I woke up this morning feeling queasy, uneasy, frightened, depressed and demotivated. All because I was bombarded with jobs, tasks, expectations, questions, aspirations from the day before. I didn’t want to go to work. I wanted to stay asleep. But I couldn’t because my conscience kept asking me, “Until when will I run from the things that I fear? When will I muster enough courage to stand my ground and confront that monster you call fear? Who shall I rely on when I’ve got nowhere else to run? Who shall my beloved ones rely on when I run away from that which I fear?”Albert Einstein once said, “A life worth living is a life spent for others”. If my life is what I fear will cost me, then so be it.
So I woke up, prayed, asked Allah for the strength that I wasn’t even sure if I possessed any. Whatever that was intended to take place would happen as per the Almighty’s will and would not happen in any other way.
This is living. As the house seemed smaller through the rear view window, I realized that fact. So what, so far all these fear stemmed from my personal ego. You have to fall, to know how much it hurts and to learn not to fall again.

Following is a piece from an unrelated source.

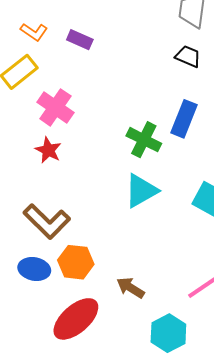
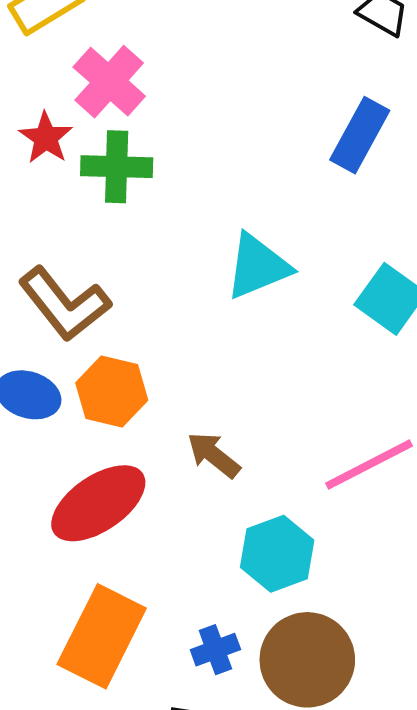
green cross: (144, 140) -> (117, 167), moved, turned -32
red star: (48, 150) -> (46, 138), moved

Fear, it is there to keep you on your feet for without fear, you become reckless and in the aviation world, recklessness costs lives. Lives, no matter how bad they might be, are still a priceless gift appreciated by those who understand and are willing to observe. It takes years for a baby to grow up into an adult, but it takes less than a second to see that same person sprawled lifeless.
Fear, that lovely loathsome fear. A hooded figure with a scythe in one hand hiding a beauty unimaginable except only for the braves AND the vigilant. Wonderful paradox indeed.